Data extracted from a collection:
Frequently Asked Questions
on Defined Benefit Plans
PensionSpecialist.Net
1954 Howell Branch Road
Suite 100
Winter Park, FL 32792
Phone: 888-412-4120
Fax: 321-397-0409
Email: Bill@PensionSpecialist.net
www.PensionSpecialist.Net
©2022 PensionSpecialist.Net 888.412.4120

...

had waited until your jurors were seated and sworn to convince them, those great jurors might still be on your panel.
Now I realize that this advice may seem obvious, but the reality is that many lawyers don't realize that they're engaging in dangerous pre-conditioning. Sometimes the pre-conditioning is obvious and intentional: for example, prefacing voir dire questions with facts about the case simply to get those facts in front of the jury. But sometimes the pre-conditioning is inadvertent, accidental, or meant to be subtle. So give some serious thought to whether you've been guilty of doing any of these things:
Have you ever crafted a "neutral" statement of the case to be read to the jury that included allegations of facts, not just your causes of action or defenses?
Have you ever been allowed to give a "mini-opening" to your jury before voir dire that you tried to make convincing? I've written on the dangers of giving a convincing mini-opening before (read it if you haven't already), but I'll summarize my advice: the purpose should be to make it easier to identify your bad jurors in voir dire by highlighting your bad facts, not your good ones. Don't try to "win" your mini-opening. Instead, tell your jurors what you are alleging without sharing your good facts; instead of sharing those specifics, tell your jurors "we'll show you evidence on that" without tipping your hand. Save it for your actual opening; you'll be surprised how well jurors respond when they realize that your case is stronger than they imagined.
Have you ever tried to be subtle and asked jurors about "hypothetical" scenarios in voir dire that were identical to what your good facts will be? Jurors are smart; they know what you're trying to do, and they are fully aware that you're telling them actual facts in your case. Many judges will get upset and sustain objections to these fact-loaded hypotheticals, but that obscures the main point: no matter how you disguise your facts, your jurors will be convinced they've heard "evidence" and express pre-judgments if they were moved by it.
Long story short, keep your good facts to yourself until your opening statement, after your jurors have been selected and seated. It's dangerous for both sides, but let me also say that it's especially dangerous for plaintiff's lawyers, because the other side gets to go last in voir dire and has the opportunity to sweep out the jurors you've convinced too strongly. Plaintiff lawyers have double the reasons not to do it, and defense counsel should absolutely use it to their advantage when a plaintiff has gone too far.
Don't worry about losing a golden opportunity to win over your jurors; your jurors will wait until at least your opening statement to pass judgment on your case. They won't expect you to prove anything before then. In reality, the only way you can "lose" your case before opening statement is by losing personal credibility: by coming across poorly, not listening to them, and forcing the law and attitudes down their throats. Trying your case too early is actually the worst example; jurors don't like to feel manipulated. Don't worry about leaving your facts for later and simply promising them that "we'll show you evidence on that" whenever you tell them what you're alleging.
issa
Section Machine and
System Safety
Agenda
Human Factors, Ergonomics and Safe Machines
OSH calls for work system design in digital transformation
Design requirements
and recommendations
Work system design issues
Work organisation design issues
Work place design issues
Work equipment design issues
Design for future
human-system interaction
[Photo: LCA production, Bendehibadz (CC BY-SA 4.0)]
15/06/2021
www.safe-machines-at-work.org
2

--

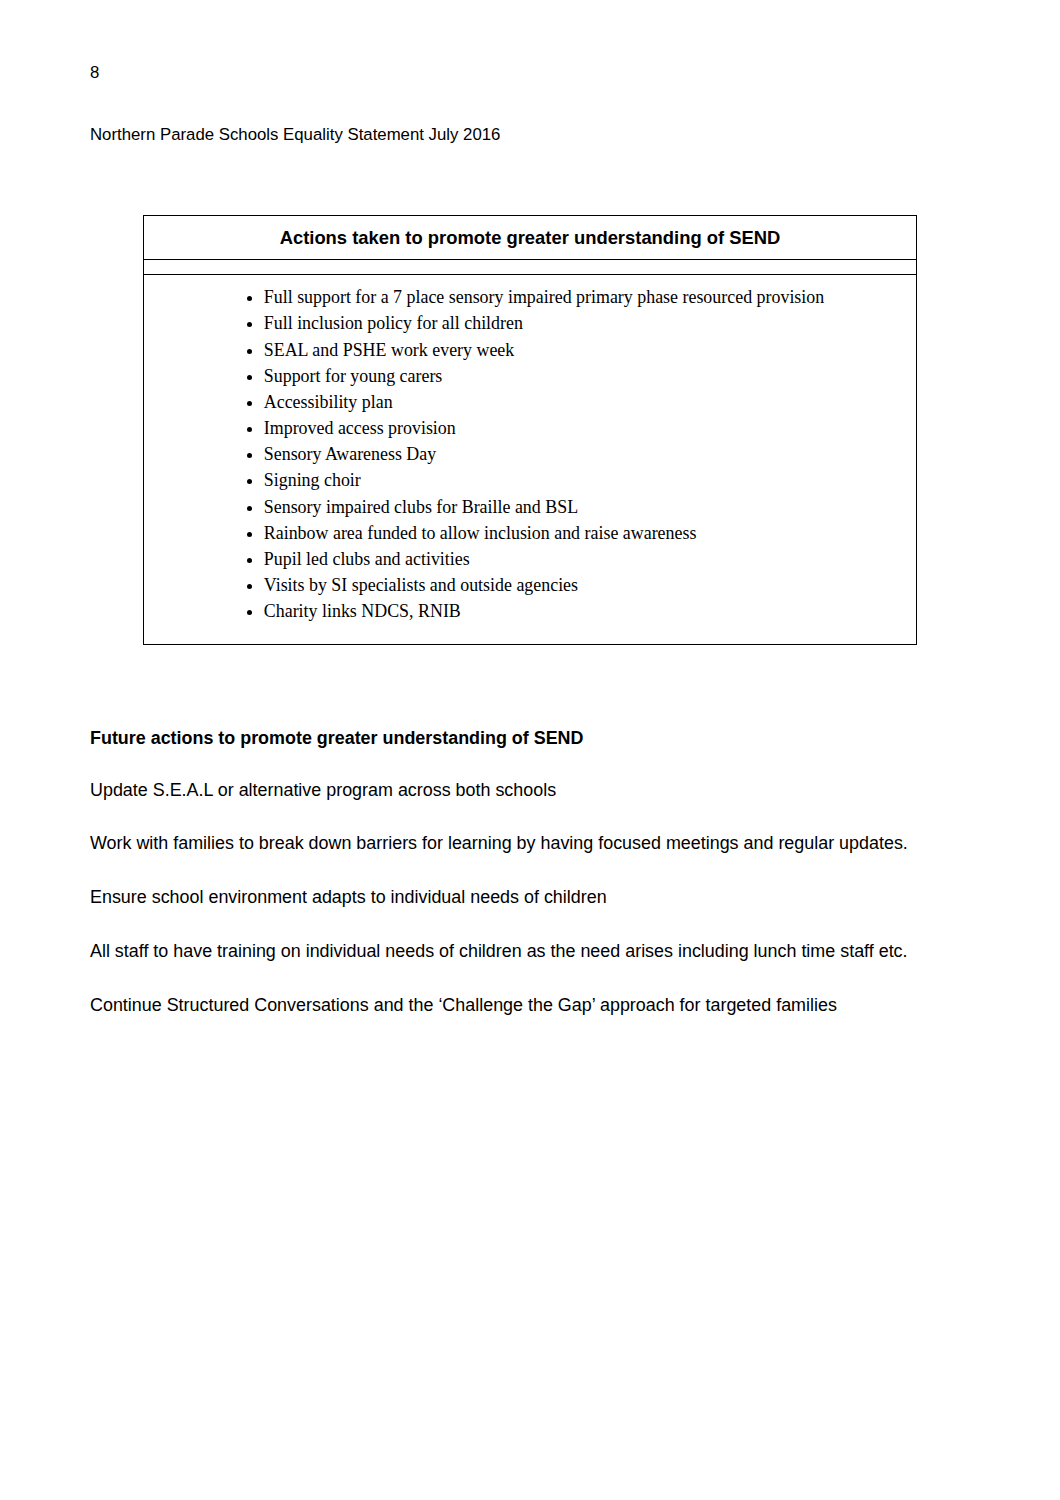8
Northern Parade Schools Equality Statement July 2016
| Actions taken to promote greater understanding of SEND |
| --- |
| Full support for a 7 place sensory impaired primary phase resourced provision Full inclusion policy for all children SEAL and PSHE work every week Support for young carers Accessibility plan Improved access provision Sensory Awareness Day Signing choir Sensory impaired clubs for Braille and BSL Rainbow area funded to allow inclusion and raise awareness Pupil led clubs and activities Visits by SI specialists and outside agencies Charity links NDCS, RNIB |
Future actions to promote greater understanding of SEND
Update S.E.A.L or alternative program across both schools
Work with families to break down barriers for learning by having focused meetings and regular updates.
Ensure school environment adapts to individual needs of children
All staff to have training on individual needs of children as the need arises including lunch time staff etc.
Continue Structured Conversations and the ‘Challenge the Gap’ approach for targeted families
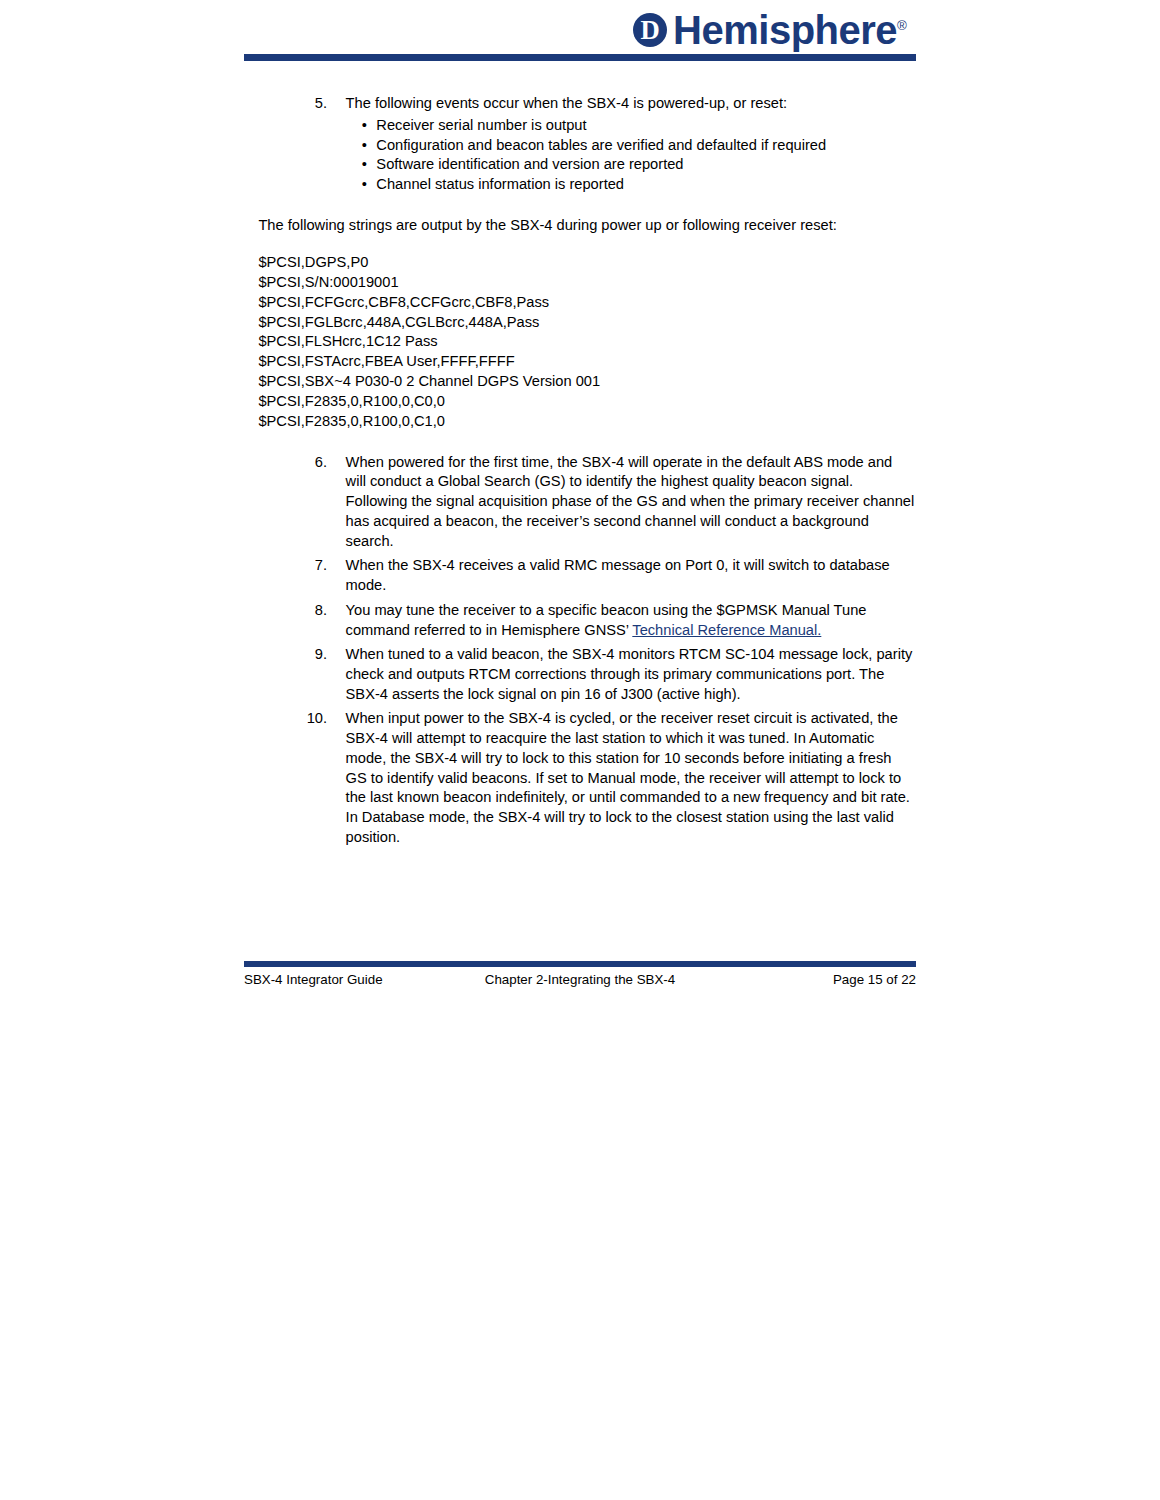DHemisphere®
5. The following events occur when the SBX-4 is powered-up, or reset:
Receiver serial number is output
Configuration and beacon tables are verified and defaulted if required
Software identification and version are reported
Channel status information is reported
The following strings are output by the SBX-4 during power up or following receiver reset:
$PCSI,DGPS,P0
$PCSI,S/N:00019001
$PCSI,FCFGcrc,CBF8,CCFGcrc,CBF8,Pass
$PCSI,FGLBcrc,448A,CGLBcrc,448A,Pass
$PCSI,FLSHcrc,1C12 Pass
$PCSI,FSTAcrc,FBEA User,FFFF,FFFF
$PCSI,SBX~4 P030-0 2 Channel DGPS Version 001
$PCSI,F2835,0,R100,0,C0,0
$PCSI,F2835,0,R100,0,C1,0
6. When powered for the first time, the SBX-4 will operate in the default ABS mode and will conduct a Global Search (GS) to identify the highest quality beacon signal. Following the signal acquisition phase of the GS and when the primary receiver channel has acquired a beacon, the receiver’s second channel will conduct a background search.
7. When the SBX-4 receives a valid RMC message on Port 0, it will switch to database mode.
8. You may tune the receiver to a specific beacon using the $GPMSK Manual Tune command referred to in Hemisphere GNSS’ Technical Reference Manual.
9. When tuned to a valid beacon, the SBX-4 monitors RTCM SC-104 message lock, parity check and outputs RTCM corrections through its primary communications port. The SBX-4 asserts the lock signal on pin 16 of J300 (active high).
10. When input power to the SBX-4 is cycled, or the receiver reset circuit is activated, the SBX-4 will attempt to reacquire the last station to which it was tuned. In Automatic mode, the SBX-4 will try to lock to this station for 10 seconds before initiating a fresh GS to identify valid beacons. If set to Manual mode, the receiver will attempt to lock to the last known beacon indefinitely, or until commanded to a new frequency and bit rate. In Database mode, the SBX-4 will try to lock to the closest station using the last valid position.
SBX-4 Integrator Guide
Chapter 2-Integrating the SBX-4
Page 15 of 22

Task description. What lines hold the string "these"? Pick them out of the data.

Task result.
Now I realize that this advice may seem obvious, but the reality is that many lawyers don't realize that they're engaging in dangerous pre-conditioning. Sometimes the pre-conditioning is obvious and intentional: for example, prefacing voir dire questions with facts about the case simply to get those facts in front of the jury. But sometimes the pre-conditioning is inadvertent, accidental, or meant to be subtle. So give some serious thought to whether you've been guilty of doing any of these things:
Have you ever tried to be subtle and asked jurors about "hypothetical" scenarios in voir dire that were identical to what your good facts will be? Jurors are smart; they know what you're trying to do, and they are fully aware that you're telling them actual facts in your case. Many judges will get upset and sustain objections to these fact-loaded hypotheticals, but that obscures the main point: no matter how you disguise your facts, your jurors will be convinced they've heard "evidence" and express pre-judgments if they were moved by it.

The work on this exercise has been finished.